Local cities prepare for 2020 census
The Del Mar City Council listened to a presentation on the 2020 census urging them to promote local participation, with the decennial count officially set to begin nationwide on April 1.
“Our aim is to have everybody counted, every single person is critical for the communities,” Russell Centera, who is working with cities in San Diego County for the U.S. Census Bureau, said to council members during their March 9 meeting.
For the first time, the census form can be completed online. It can also be completed on paper or by phone, and census officials will make in-person visits to addresses that don’t respond. The U.S. Census Bureau is required by law to keep personal information confidential.
The data it collects is used for purposes including reapportioning congressional districts and allocating federal funding.
Del Mar’s response rate in the 2010 census was 82.9%, higher than the 73.1% response rate for San Diego County, according to Centera’s presentation. Del Mar’s relatively high number of part-time residents may have an impact on the city’s participation rate. Each person in the U.S. is supposed to fill out the form using the location where they spend most of the year.
The census will also be available in multiple languages to address low response rates in certain areas that have been caused by language barriers. Census invitations are scheduled to arrive in the mail from March 12-20 and will include an insert showing respondents how to fill the form out in their native languages. The bureau is also providing video guides that are available in 59 languages, including sign language.

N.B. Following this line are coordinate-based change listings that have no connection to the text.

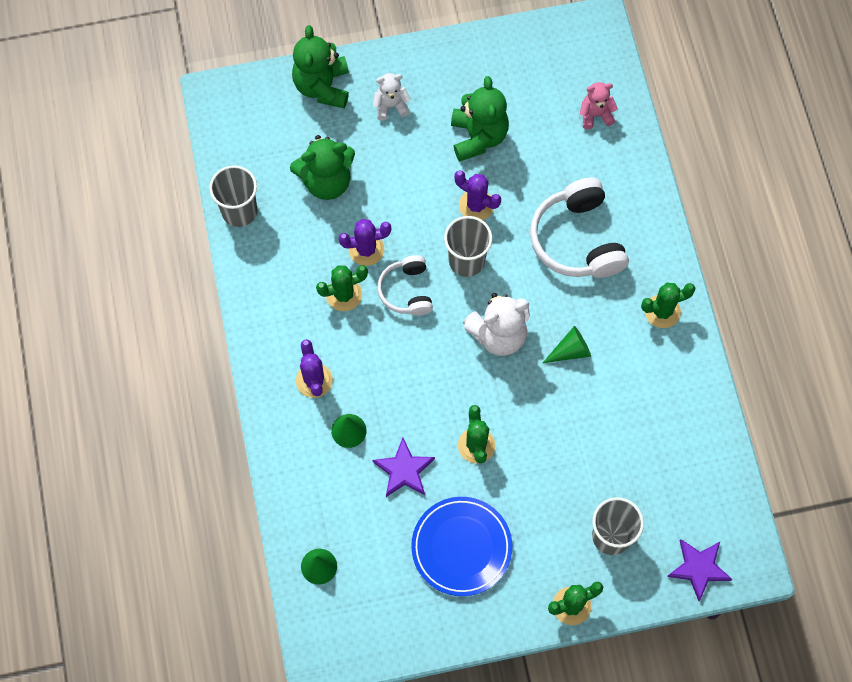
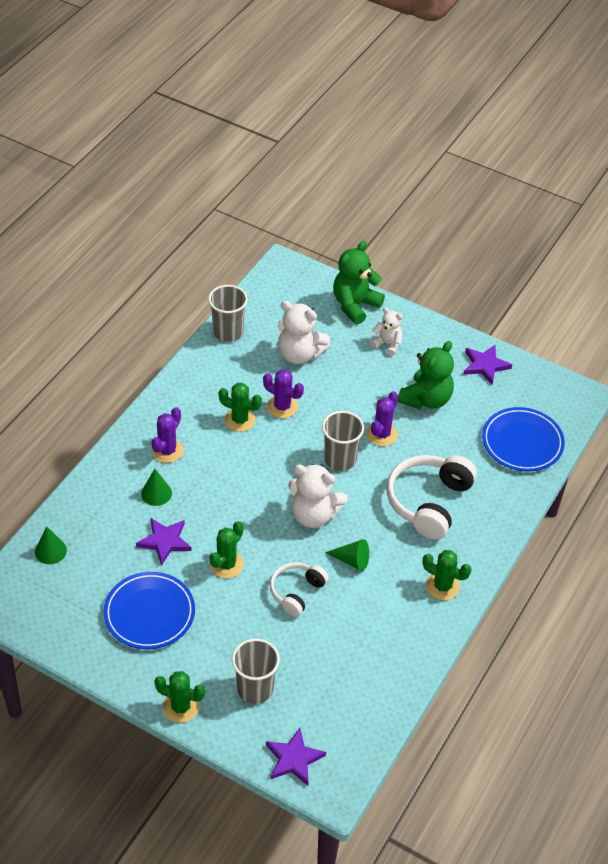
camera: 40 degrees right, 20 degrees down
(326, 181) = (299, 354): green teddy bear -> white teddy bear
(406, 291) = (282, 447): white headphones -> white headphones (296, 592)
(476, 205) = (382, 434): purple cactus -> purple cactus turned 45 degrees clockwise
(493, 59) = (485, 365): none -> purple star
(595, 115) = (522, 442): pink teddy bear -> blue plate

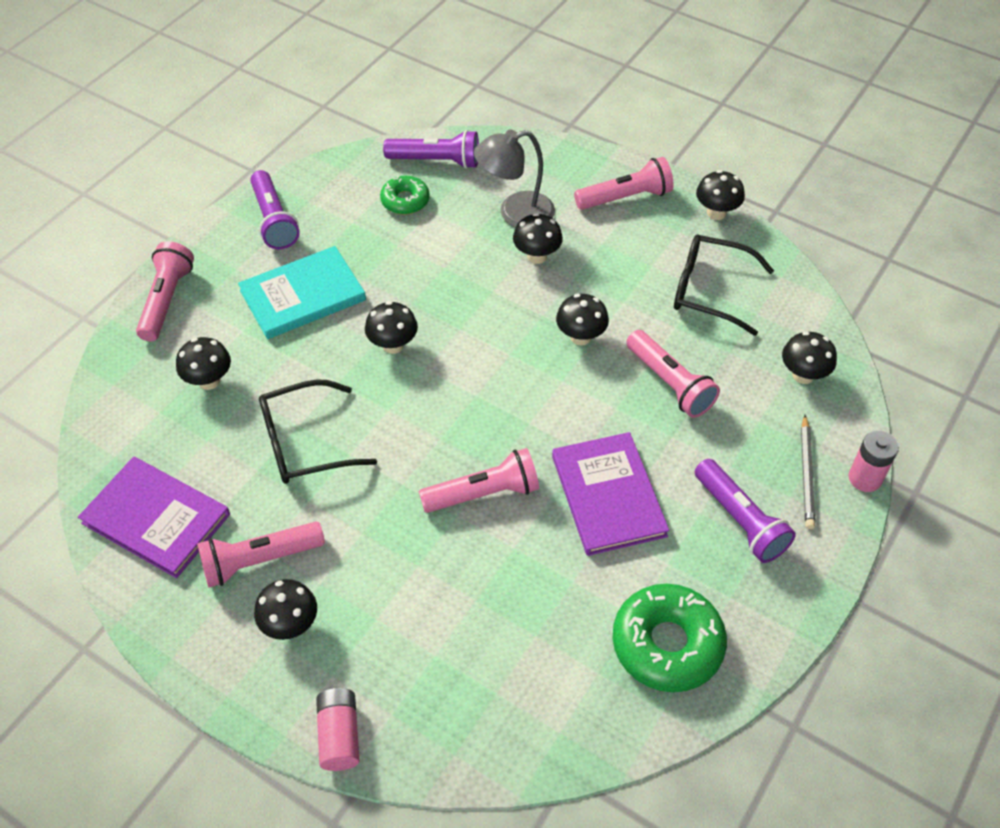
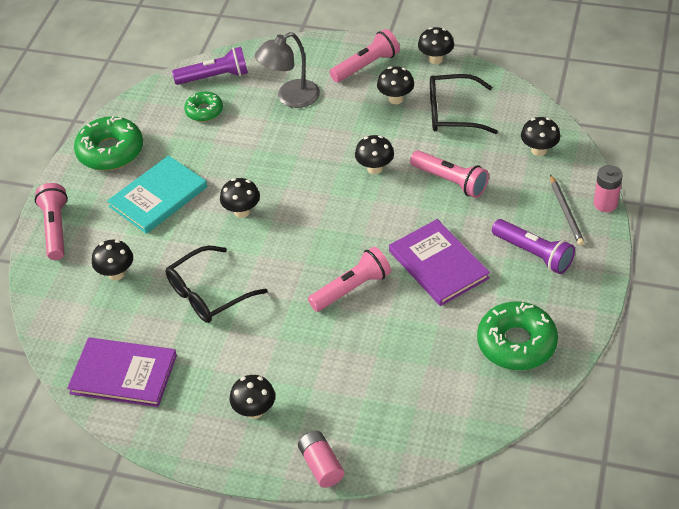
camera: 15 degrees left, 5 degrees down
(259, 560) = (213, 378): pink flashlight -> none
(274, 220) = (110, 151): purple flashlight -> green donut
(537, 256) = (319, 123): black mushroom -> black mushroom (396, 99)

According to a Census Bureau news release posted this week, more than 99% of U.S. households will be able to fill out the census in their native languages.
Homeless families and individuals, anti-government residents, residents with disabilities and children are part of the Census Bureau’s hard-to-count list.
“If a brand new baby is born the day of the census on April 1, that baby gets put on the census form,” Centera said. “Every single child should be put onto the census form.”
“From the newborn to the most senior 105-year-old person, everybody has the same weight when it comes to the count,” he continued. “We need to have every single person that’s living in the United States, whether they’re permanent residents, whether they’re United States citizens, whether they’re not. If they’re living in the United States, they need to be counted.”